His usual activity on social networks went silent during the time the crimes were being committed in the Savopoulos home, the prosecutors noted.

Wint also stole the family’s blue Porsche and set it ablaze in Prince George’s County, prosecutors said.

In closing statements, Assistant U.S. Attorney Laura Bach told jurors that Wint was driven by greed and was in desperate need of money.

“He had no options left. He did this. He’s the one who killed these people,” Ms. Bach said, according to the New York Daily News. “Now you hold him responsible. Hold him accountable for what he did.”

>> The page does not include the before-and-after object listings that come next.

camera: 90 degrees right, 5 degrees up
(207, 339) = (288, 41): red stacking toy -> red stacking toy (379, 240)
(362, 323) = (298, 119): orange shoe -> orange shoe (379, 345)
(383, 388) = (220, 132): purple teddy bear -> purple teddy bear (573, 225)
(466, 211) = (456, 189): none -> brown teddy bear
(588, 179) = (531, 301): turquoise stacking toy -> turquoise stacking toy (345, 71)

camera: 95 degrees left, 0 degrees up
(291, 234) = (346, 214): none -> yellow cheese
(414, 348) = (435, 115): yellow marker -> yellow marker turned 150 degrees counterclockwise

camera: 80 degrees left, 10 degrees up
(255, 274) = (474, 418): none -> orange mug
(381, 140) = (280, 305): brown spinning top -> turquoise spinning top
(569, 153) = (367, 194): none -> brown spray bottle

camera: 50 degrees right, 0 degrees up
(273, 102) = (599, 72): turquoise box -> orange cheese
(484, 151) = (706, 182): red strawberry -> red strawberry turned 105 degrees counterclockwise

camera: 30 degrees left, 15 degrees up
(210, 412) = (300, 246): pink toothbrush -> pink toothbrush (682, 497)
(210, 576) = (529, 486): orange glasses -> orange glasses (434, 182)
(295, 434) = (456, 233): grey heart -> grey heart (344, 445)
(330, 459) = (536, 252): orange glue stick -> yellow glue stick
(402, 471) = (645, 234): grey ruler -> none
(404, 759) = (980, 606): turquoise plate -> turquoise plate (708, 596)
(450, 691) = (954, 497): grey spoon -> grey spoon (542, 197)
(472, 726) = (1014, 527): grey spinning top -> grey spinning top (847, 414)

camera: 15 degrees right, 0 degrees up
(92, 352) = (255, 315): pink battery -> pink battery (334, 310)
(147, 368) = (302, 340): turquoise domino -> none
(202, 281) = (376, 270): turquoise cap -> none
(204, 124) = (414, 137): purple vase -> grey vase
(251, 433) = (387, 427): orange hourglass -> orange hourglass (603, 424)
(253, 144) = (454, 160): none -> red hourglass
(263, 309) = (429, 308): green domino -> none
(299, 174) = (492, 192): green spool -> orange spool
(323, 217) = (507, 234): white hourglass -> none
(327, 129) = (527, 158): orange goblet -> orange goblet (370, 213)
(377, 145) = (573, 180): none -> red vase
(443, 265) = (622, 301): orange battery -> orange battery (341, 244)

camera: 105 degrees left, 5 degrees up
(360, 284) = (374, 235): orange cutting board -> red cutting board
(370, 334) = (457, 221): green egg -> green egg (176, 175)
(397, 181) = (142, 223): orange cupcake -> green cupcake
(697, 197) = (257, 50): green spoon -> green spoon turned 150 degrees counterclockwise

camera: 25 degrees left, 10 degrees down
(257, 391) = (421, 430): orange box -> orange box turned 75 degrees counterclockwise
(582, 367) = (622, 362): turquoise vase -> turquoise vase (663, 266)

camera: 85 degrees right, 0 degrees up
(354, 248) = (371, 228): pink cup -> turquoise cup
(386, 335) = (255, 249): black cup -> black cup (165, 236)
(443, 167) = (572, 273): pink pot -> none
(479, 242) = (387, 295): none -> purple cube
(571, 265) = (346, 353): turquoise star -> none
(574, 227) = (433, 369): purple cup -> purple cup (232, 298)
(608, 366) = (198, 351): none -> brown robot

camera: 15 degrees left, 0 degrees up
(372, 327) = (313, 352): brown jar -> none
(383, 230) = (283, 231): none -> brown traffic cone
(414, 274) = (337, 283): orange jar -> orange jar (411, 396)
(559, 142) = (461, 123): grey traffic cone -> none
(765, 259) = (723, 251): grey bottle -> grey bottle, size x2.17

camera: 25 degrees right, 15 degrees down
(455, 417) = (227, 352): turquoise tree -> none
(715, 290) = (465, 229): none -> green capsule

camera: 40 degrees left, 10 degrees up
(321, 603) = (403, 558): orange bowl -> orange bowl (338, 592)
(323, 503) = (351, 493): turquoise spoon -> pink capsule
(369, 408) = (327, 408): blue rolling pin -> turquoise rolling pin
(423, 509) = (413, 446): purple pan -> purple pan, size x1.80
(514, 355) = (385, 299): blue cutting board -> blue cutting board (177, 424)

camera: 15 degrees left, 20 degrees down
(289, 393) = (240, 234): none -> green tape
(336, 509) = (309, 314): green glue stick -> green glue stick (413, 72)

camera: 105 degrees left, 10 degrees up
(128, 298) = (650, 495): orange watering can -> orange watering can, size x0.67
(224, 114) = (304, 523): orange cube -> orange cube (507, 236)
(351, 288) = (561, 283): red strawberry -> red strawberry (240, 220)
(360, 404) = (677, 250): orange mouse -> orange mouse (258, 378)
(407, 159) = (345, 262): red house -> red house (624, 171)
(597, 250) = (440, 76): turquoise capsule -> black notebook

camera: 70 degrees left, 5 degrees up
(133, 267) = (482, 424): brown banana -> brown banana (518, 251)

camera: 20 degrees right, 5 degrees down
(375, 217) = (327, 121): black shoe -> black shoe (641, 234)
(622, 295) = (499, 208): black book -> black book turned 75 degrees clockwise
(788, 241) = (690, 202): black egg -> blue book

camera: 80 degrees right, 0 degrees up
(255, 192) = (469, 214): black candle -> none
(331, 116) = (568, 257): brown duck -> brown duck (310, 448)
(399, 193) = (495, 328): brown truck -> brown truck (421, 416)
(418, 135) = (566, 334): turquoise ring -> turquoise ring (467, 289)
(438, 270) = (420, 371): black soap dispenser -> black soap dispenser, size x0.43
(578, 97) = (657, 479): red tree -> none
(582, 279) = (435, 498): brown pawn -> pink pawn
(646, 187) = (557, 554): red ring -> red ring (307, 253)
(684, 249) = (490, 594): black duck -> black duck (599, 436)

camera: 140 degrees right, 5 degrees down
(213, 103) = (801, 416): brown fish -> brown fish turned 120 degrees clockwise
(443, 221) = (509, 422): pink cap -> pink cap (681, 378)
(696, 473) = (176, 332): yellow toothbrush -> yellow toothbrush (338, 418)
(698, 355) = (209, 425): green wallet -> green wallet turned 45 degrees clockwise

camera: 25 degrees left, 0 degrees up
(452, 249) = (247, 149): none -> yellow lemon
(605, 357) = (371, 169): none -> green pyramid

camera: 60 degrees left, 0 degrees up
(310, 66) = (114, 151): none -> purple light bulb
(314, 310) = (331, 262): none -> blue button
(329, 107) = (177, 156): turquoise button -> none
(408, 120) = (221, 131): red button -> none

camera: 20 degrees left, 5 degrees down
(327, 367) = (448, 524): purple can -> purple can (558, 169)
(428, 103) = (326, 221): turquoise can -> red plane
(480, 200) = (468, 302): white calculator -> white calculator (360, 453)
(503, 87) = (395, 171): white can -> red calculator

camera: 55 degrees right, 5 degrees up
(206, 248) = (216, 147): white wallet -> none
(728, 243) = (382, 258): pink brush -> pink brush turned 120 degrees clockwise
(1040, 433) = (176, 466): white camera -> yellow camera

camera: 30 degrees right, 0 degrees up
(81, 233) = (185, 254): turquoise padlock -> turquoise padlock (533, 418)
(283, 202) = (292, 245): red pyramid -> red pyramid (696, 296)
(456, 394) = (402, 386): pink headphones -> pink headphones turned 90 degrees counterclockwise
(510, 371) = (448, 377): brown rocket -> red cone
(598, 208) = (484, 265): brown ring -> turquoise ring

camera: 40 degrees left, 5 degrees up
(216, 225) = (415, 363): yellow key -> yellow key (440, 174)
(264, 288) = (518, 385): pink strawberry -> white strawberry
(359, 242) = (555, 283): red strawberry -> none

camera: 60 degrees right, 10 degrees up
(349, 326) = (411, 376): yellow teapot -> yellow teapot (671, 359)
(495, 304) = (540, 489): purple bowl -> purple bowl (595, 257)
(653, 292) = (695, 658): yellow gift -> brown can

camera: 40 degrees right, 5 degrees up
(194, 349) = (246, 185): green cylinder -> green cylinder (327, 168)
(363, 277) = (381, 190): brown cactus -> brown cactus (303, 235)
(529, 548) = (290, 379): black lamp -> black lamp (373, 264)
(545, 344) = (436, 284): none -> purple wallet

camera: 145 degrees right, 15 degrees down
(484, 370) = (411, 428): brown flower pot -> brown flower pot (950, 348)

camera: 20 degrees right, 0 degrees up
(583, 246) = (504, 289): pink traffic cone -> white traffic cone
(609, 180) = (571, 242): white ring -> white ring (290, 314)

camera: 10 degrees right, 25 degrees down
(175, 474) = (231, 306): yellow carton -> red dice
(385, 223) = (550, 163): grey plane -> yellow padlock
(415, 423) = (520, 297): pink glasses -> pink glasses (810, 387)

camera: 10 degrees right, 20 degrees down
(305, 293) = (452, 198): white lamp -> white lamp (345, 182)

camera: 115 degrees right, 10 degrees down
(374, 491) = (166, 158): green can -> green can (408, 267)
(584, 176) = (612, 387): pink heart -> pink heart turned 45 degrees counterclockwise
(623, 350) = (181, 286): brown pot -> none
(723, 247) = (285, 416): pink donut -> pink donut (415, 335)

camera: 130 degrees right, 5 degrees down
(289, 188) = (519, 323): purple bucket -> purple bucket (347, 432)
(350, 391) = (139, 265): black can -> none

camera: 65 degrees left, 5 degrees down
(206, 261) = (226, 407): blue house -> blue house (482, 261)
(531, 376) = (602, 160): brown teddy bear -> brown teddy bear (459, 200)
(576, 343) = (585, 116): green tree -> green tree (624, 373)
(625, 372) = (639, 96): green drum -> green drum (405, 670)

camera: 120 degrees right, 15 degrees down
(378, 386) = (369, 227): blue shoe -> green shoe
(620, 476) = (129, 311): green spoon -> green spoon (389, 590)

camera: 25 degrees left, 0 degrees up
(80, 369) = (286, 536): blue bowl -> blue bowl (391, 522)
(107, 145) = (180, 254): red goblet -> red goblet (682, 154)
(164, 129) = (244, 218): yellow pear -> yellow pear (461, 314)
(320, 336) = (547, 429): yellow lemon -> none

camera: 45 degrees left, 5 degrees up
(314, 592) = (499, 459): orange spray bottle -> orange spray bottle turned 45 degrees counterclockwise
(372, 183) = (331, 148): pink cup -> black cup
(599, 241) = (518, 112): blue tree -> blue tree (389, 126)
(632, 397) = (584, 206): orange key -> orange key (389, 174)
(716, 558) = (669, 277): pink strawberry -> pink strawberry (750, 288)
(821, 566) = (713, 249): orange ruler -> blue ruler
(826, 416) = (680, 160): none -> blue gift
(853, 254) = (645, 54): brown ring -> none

His defense attorneys tried to create reasonable doubt among the jurors by suggesting that Wint’s brothers had committed the crimes and pinned it on their client, insisting that Wint could not have committed the crimes by himself.

“Even if Daron Wint had help, he’s still guilty,” Ms. Bach told the jury, the Daily News reported.

During the six-week trial, jurors were shown graphic photos of the burned bodies of the victims and heard expert testimony about how the victims had been beaten, strangled and stabbed.

Police also testified that they recovered cash and money orders from a car Wint was riding in when he was apprehended on May 21, 2015.

In addition, Wint’s brothers and his former fiance testified against him.

“This was a heinous crime that shocked our community,” Miss Bowser said in her statement. “Perpetrators of violent crimes must be held accountable for their actions, and we are grateful that Daron Wint has been brought to justice and for the hard work of the Metropolitan Police Department, the U.S. Attorney’s Office and our federal law enforcement partners.”